EXERCISE: Your task is to repeat, word for word, the line containing "ULTEM 9085 mechanical properties using" and all lines that follow it to the end of the material, and no other lines.
━━━━
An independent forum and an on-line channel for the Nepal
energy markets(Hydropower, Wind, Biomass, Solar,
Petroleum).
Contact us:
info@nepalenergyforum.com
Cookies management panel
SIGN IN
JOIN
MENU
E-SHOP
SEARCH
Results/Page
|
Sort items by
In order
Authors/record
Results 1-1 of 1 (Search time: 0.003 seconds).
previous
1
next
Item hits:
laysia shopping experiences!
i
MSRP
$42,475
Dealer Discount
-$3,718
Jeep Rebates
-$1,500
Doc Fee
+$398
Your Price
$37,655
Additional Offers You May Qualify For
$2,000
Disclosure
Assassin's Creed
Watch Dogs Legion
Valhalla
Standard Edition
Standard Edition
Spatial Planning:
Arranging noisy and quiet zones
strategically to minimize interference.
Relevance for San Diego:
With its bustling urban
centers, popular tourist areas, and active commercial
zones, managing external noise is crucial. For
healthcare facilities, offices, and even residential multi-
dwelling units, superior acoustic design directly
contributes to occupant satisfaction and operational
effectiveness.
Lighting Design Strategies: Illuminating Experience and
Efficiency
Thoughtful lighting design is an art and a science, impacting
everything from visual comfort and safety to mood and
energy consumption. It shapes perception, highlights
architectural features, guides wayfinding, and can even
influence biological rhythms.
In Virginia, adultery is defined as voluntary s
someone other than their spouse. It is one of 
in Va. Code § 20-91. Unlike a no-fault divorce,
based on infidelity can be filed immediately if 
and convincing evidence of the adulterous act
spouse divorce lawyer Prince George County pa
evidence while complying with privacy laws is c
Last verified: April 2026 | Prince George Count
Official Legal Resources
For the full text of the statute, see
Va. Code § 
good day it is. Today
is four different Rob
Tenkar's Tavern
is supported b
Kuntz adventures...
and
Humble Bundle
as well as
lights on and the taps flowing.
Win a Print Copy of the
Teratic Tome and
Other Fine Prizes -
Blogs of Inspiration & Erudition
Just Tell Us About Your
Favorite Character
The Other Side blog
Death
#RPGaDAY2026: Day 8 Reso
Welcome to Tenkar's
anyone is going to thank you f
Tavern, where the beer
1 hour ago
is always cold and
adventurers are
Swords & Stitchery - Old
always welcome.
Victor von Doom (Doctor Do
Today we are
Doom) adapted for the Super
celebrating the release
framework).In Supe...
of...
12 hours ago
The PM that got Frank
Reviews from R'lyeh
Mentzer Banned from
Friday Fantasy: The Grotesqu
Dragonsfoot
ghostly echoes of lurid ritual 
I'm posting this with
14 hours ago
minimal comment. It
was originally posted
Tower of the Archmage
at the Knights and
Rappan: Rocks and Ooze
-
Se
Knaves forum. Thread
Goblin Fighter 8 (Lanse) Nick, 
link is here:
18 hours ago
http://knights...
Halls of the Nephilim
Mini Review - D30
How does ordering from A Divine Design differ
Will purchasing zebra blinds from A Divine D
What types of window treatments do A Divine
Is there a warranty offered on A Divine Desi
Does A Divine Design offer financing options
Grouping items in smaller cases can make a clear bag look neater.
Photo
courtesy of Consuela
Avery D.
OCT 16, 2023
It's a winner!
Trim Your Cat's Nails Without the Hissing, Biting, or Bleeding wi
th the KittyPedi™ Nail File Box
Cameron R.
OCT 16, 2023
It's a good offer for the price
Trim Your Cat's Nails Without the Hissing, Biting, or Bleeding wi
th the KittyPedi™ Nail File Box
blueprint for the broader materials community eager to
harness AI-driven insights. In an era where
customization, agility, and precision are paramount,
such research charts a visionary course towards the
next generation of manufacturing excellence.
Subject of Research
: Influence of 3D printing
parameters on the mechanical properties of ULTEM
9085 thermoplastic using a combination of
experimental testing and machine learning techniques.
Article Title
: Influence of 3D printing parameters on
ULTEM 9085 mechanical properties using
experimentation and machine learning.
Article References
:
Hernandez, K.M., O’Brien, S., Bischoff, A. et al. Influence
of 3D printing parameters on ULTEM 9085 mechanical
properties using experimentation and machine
━━━━
SOLUTION:
ULTEM 9085 mechanical properties using
experimentation and machine learning.
Article References
:
Hernandez, K.M., O’Brien, S., Bischoff, A. et al. Influence
of 3D printing parameters on ULTEM 9085 mechanical
properties using experimentation and machine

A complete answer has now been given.